CONSIGNE A:
Dans la discussion sur l'iPad mini, reformule plus brièvement le paragraphe qui commence par « J'ai la chance d'utiliser une Nexus 7 » en conservant ses idées principales.

EXTRAIT DU TEXTE:
Oui, je suis parfaitement d'accord, c'est une affaire de goût et d'usage.

Personnellemnt je suis allé samedi dernier chez Darty pour prendre l'iPad 4 et j'ai eu en main l'iPad mini et j'ai pris ce dernier.


J'en suis totalement ravi.


L'écran non rétina est d'une belle qualité et je n'ai pas de critique à faire sauf pour les application non iPad qui sont pixélisées.


Il est léger et rapide et on peut enfin lire (ou jouer) dans son lit et sur le canap sans attraper une crampe (j'exagère un peu là) 


Ce n'est pas un iPad au rabais mais un vrai iPad mais plus petit.


Selon moi, c'est la taille qu'il aurait dû avoir à sa sortie.


----------



## robertodino (11 Novembre 2012)

Moi j'ai revendu mon iPad 3 afin de m'acheter un Mini, et je ne le regrette pas.


----------



## Tox (13 Novembre 2012)

J'ai la chance d'utiliser une Nexus 7 et un iPad 4. Les deux formats ont leur intérêt. Je dirais que dans le cadre d'une utilisation au domicile, l'iPad 4 présente un format particulièrement versatile. Par contre, si on doit souvent transporter la tablette, le format mini est un plus indéniable. 

Ce qui me gêne avec le mini, c'est la configuration matérielle. Quoiqu'on en dise, l'affichage, la mémoire et la puissance de calcul ne sont pas d'actualité et la déception risque d'être de mise rapidement. 

Pour comparaison, l'iPad 3 était aussi puissant que le 2, malgré la gestion du Retina. Le 4 double la puissance du 3... Et le mini n'est qu'un iPad 2...


----------

EXTRAITS DES RELEVÉS:
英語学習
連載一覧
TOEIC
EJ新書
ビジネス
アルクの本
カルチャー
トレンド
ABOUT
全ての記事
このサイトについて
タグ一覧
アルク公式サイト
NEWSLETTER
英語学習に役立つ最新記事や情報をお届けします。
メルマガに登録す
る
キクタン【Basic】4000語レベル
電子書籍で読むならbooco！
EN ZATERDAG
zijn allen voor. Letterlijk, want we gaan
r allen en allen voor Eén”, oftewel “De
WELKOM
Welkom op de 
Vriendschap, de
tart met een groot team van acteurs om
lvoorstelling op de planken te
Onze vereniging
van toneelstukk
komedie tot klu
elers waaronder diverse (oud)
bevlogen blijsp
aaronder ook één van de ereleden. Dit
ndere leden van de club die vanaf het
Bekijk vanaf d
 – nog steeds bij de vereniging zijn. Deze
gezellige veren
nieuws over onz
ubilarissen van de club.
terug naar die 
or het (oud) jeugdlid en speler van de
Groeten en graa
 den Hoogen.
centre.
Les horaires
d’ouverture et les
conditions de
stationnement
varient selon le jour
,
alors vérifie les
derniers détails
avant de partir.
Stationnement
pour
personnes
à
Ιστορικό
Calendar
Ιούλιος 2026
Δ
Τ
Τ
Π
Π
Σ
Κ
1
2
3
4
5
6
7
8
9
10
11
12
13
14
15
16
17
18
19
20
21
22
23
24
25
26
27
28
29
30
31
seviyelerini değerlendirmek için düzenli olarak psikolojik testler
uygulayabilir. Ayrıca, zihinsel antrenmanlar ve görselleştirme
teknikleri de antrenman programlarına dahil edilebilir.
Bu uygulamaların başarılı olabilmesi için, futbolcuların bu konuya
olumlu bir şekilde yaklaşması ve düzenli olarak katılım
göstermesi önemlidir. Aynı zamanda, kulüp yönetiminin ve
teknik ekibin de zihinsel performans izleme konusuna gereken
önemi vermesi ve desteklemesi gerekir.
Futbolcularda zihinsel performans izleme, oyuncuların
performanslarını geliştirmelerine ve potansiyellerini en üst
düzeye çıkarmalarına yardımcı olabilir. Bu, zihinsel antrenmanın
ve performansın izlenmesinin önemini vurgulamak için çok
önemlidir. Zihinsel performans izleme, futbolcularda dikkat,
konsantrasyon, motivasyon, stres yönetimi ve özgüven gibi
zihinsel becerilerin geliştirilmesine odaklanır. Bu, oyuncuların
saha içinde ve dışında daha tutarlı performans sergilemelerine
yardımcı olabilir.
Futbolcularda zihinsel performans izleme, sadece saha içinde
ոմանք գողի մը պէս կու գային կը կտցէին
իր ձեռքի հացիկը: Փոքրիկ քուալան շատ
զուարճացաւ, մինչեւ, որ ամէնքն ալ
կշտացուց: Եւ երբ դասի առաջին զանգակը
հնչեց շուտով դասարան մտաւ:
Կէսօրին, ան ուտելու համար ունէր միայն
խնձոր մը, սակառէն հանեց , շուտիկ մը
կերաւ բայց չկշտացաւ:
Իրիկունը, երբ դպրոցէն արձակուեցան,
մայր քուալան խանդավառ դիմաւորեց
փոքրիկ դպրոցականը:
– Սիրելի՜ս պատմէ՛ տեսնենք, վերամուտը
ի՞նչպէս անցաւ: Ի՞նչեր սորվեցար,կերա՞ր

CONSIGNE B:
Reproduis à l'identique les lignes des relevés, depuis leur début jusqu'à la ligne contenant « alors vérifie les », celle-ci comprise, et rien d'autre.

RÉPONSE A:
J'utilise une Nexus 7 et un iPad 4, et chaque format a son intérêt. À la maison, l'iPad 4 est très polyvalent, mais pour transporter souvent la tablette, le format mini est un net avantage.

RÉPONSE B:
英語学習
連載一覧
TOEIC
EJ新書
ビジネス
アルクの本
カルチャー
トレンド
ABOUT
全ての記事
このサイトについて
タグ一覧
アルク公式サイト
NEWSLETTER
英語学習に役立つ最新記事や情報をお届けします。
メルマガに登録す
る
キクタン【Basic】4000語レベル
電子書籍で読むならbooco！
EN ZATERDAG
zijn allen voor. Letterlijk, want we gaan
r allen en allen voor Eén”, oftewel “De
WELKOM
Welkom op de 
Vriendschap, de
tart met een groot team van acteurs om
lvoorstelling op de planken te
Onze vereniging
van toneelstukk
komedie tot klu
elers waaronder diverse (oud)
bevlogen blijsp
aaronder ook één van de ereleden. Dit
ndere leden van de club die vanaf het
Bekijk vanaf d
 – nog steeds bij de vereniging zijn. Deze
gezellige veren
nieuws over onz
ubilarissen van de club.
terug naar die 
or het (oud) jeugdlid en speler van de
Groeten en graa
 den Hoogen.
centre.
Les horaires
d’ouverture et les
conditions de
stationnement
varient selon le jour
,
alors vérifie les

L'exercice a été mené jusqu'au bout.